*** Task material ***
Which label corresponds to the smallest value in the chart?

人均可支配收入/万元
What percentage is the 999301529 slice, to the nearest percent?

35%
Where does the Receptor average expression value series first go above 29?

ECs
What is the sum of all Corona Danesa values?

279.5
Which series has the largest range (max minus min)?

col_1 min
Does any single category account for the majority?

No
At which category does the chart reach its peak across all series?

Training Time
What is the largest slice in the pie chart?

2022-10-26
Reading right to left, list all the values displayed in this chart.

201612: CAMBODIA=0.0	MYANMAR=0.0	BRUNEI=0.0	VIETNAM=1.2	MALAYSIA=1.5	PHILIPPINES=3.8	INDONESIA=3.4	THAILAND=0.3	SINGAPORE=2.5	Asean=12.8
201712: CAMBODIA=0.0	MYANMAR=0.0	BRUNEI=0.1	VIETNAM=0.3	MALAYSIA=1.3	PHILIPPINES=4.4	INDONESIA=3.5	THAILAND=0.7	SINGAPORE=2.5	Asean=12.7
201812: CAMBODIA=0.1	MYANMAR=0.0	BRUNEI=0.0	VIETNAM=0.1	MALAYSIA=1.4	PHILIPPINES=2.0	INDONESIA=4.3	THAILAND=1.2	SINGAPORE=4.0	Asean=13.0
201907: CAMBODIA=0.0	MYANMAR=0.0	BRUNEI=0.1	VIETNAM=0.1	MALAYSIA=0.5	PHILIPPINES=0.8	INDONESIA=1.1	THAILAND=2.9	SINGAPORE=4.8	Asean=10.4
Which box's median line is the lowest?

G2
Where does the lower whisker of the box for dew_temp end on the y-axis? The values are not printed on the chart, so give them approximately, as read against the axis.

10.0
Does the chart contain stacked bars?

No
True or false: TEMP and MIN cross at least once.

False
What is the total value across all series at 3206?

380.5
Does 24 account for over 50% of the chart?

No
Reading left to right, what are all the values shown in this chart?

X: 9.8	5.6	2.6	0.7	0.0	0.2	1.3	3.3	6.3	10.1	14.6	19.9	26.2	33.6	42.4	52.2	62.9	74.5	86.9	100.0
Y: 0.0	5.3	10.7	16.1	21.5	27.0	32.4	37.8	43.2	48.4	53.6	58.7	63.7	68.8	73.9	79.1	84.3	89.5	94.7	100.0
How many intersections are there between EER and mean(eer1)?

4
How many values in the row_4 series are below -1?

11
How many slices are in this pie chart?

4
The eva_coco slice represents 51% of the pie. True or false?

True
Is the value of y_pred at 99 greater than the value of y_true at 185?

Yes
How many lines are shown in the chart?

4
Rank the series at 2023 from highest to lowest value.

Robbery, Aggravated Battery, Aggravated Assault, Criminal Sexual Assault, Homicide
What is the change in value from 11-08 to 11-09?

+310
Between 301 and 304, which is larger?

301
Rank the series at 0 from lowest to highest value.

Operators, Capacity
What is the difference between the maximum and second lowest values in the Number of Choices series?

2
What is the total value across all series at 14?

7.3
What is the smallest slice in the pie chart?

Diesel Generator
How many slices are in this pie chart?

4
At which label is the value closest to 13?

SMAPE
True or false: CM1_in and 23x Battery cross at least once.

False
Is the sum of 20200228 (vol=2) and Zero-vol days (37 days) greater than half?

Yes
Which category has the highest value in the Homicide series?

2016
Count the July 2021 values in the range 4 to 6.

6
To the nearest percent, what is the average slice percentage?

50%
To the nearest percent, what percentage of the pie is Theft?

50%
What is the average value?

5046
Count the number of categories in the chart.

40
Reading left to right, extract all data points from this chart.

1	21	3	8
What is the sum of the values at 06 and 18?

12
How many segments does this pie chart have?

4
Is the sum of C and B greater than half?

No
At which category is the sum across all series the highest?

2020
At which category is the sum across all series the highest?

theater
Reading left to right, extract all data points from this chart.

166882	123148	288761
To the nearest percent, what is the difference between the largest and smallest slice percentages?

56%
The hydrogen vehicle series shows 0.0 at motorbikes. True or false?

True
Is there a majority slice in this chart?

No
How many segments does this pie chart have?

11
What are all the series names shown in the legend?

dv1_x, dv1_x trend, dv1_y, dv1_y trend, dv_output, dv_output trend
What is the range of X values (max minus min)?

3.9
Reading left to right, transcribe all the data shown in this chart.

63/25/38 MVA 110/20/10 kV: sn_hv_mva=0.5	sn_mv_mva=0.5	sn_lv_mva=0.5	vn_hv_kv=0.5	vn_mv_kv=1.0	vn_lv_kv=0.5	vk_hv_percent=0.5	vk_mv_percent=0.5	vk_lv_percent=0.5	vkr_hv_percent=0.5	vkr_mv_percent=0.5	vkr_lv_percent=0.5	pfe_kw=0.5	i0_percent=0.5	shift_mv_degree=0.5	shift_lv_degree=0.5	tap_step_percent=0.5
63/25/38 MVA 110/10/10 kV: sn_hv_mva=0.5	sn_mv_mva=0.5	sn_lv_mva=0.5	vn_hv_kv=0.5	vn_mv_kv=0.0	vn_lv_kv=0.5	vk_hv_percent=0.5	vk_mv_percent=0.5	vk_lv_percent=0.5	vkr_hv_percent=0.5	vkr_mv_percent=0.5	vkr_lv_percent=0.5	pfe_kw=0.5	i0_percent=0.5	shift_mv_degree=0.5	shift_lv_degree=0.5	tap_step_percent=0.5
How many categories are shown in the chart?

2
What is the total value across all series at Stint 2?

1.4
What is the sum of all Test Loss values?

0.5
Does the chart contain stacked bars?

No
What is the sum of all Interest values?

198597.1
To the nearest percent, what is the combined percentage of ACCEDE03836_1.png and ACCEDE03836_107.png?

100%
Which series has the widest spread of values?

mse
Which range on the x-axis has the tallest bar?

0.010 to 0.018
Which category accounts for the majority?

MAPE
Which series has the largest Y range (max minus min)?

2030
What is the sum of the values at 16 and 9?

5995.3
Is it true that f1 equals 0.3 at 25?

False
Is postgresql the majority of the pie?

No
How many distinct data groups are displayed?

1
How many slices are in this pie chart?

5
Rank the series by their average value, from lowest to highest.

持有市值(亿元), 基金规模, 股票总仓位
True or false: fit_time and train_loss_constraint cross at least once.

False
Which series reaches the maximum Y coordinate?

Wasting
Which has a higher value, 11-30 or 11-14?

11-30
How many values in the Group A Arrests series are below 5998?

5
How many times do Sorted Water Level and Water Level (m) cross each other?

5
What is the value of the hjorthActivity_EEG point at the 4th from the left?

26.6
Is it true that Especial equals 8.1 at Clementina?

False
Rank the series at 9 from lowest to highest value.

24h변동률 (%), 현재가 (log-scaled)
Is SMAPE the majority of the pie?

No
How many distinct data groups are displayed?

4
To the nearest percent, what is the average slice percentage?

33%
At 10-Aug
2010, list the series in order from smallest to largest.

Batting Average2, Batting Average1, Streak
*** End of Task material ***
Rewrite every line of the records above as a numbered list, one line per item, and leave out the blank lines.

1. Which label corresponds to the smallest value in the chart?
2. 人均可支配收入/万元
3. What percentage is the 999301529 slice, to the nearest percent?
4. 35%
5. Where does the Receptor average expression value series first go above 29?
6. ECs
7. What is the sum of all Corona Danesa values?
8. 279.5
9. Which series has the largest range (max minus min)?
10. col_1 min
11. Does any single category account for the majority?
12. No
13. At which category does the chart reach its peak across all series?
14. Training Time
15. What is the largest slice in the pie chart?
16. 2022-10-26
17. Reading right to left, list all the values displayed in this chart.
18. 201612: CAMBODIA=0.0	MYANMAR=0.0	BRUNEI=0.0	VIETNAM=1.2	MALAYSIA=1.5	PHILIPPINES=3.8	INDONESIA=3.4	THAILAND=0.3	SINGAPORE=2.5	Asean=12.8
19. 201712: CAMBODIA=0.0	MYANMAR=0.0	BRUNEI=0.1	VIETNAM=0.3	MALAYSIA=1.3	PHILIPPINES=4.4	INDONESIA=3.5	THAILAND=0.7	SINGAPORE=2.5	Asean=12.7
20. 201812: CAMBODIA=0.1	MYANMAR=0.0	BRUNEI=0.0	VIETNAM=0.1	MALAYSIA=1.4	PHILIPPINES=2.0	INDONESIA=4.3	THAILAND=1.2	SINGAPORE=4.0	Asean=13.0
21. 201907: CAMBODIA=0.0	MYANMAR=0.0	BRUNEI=0.1	VIETNAM=0.1	MALAYSIA=0.5	PHILIPPINES=0.8	INDONESIA=1.1	THAILAND=2.9	SINGAPORE=4.8	Asean=10.4
22. Which box's median line is the lowest?
23. G2
24. Where does the lower whisker of the box for dew_temp end on the y-axis? The values are not printed on the chart, so give them approximately, as read against the axis.
25. 10.0
26. Does the chart contain stacked bars?
27. No
28. True or false: TEMP and MIN cross at least once.
29. False
30. What is the total value across all series at 3206?
31. 380.5
32. Does 24 account for over 50% of the chart?
33. No
34. Reading left to right, what are all the values shown in this chart?
35. X: 9.8	5.6	2.6	0.7	0.0	0.2	1.3	3.3	6.3	10.1	14.6	19.9	26.2	33.6	42.4	52.2	62.9	74.5	86.9	100.0
36. Y: 0.0	5.3	10.7	16.1	21.5	27.0	32.4	37.8	43.2	48.4	53.6	58.7	63.7	68.8	73.9	79.1	84.3	89.5	94.7	100.0
37. How many intersections are there between EER and mean(eer1)?
38. 4
39. How many values in the row_4 series are below -1?
40. 11
41. How many slices are in this pie chart?
42. 4
43. The eva_coco slice represents 51% of the pie. True or false?
44. True
45. Is the value of y_pred at 99 greater than the value of y_true at 185?
46. Yes
47. How many lines are shown in the chart?
48. 4
49. Rank the series at 2023 from highest to lowest value.
50. Robbery, Aggravated Battery, Aggravated Assault, Criminal Sexual Assault, Homicide
51. What is the change in value from 11-08 to 11-09?
52. +310
53. Between 301 and 304, which is larger?
54. 301
55. Rank the series at 0 from lowest to highest value.
56. Operators, Capacity
57. What is the difference between the maximum and second lowest values in the Number of Choices series?
58. 2
59. What is the total value across all series at 14?
60. 7.3
61. What is the smallest slice in the pie chart?
62. Diesel Generator
63. How many slices are in this pie chart?
64. 4
65. At which label is the value closest to 13?
66. SMAPE
67. True or false: CM1_in and 23x Battery cross at least once.
68. False
69. Is the sum of 20200228 (vol=2) and Zero-vol days (37 days) greater than half?
70. Yes
71. Which category has the highest value in the Homicide series?
72. 2016
73. Count the July 2021 values in the range 4 to 6.
74. 6
75. To the nearest percent, what is the average slice percentage?
76. 50%
77. To the nearest percent, what percentage of the pie is Theft?
78. 50%
79. What is the average value?
80. 5046
81. Count the number of categories in the chart.
82. 40
83. Reading left to right, extract all data points from this chart.
84. 1	21	3	8
85. What is the sum of the values at 06 and 18?
86. 12
87. How many segments does this pie chart have?
88. 4
89. Is the sum of C and B greater than half?
90. No
91. At which category is the sum across all series the highest?
92. 2020
93. At which category is the sum across all series the highest?
94. theater
95. Reading left to right, extract all data points from this chart.
96. 166882	123148	288761
97. To the nearest percent, what is the difference between the largest and smallest slice percentages?
98. 56%
99. The hydrogen vehicle series shows 0.0 at motorbikes. True or false?
100. True
101. Is there a majority slice in this chart?
102. No
103. How many segments does this pie chart have?
104. 11
105. What are all the series names shown in the legend?
106. dv1_x, dv1_x trend, dv1_y, dv1_y trend, dv_output, dv_output trend
107. What is the range of X values (max minus min)?
108. 3.9
109. Reading left to right, transcribe all the data shown in this chart.
110. 63/25/38 MVA 110/20/10 kV: sn_hv_mva=0.5	sn_mv_mva=0.5	sn_lv_mva=0.5	vn_hv_kv=0.5	vn_mv_kv=1.0	vn_lv_kv=0.5	vk_hv_percent=0.5	vk_mv_percent=0.5	vk_lv_percent=0.5	vkr_hv_percent=0.5	vkr_mv_percent=0.5	vkr_lv_percent=0.5	pfe_kw=0.5	i0_percent=0.5	shift_mv_degree=0.5	shift_lv_degree=0.5	tap_step_percent=0.5
111. 63/25/38 MVA 110/10/10 kV: sn_hv_mva=0.5	sn_mv_mva=0.5	sn_lv_mva=0.5	vn_hv_kv=0.5	vn_mv_kv=0.0	vn_lv_kv=0.5	vk_hv_percent=0.5	vk_mv_percent=0.5	vk_lv_percent=0.5	vkr_hv_percent=0.5	vkr_mv_percent=0.5	vkr_lv_percent=0.5	pfe_kw=0.5	i0_percent=0.5	shift_mv_degree=0.5	shift_lv_degree=0.5	tap_step_percent=0.5
112. How many categories are shown in the chart?
113. 2
114. What is the total value across all series at Stint 2?
115. 1.4
116. What is the sum of all Test Loss values?
117. 0.5
118. Does the chart contain stacked bars?
119. No
120. What is the sum of all Interest values?
121. 198597.1
122. To the nearest percent, what is the combined percentage of ACCEDE03836_1.png and ACCEDE03836_107.png?
123. 100%
124. Which series has the widest spread of values?
125. mse
126. Which range on the x-axis has the tallest bar?
127. 0.010 to 0.018
128. Which category accounts for the majority?
129. MAPE
130. Which series has the largest Y range (max minus min)?
131. 2030
132. What is the sum of the values at 16 and 9?
133. 5995.3
134. Is it true that f1 equals 0.3 at 25?
135. False
136. Is postgresql the majority of the pie?
137. No
138. How many distinct data groups are displayed?
139. 1
140. How many slices are in this pie chart?
141. 5
142. Rank the series by their average value, from lowest to highest.
143. 持有市值(亿元), 基金规模, 股票总仓位
144. True or false: fit_time and train_loss_constraint cross at least once.
145. False
146. Which series reaches the maximum Y coordinate?
147. Wasting
148. Which has a higher value, 11-30 or 11-14?
149. 11-30
150. How many values in the Group A Arrests series are below 5998?
151. 5
152. How many times do Sorted Water Level and Water Level (m) cross each other?
153. 5
154. What is the value of the hjorthActivity_EEG point at the 4th from the left?
155. 26.6
156. Is it true that Especial equals 8.1 at Clementina?
157. False
158. Rank the series at 9 from lowest to highest value.
159. 24h변동률 (%), 현재가 (log-scaled)
160. Is SMAPE the majority of the pie?
161. No
162. How many distinct data groups are displayed?
163. 4
164. To the nearest percent, what is the average slice percentage?
165. 33%
166. At 10-Aug
167. 2010, list the series in order from smallest to largest.
168. Batting Average2, Batting Average1, Streak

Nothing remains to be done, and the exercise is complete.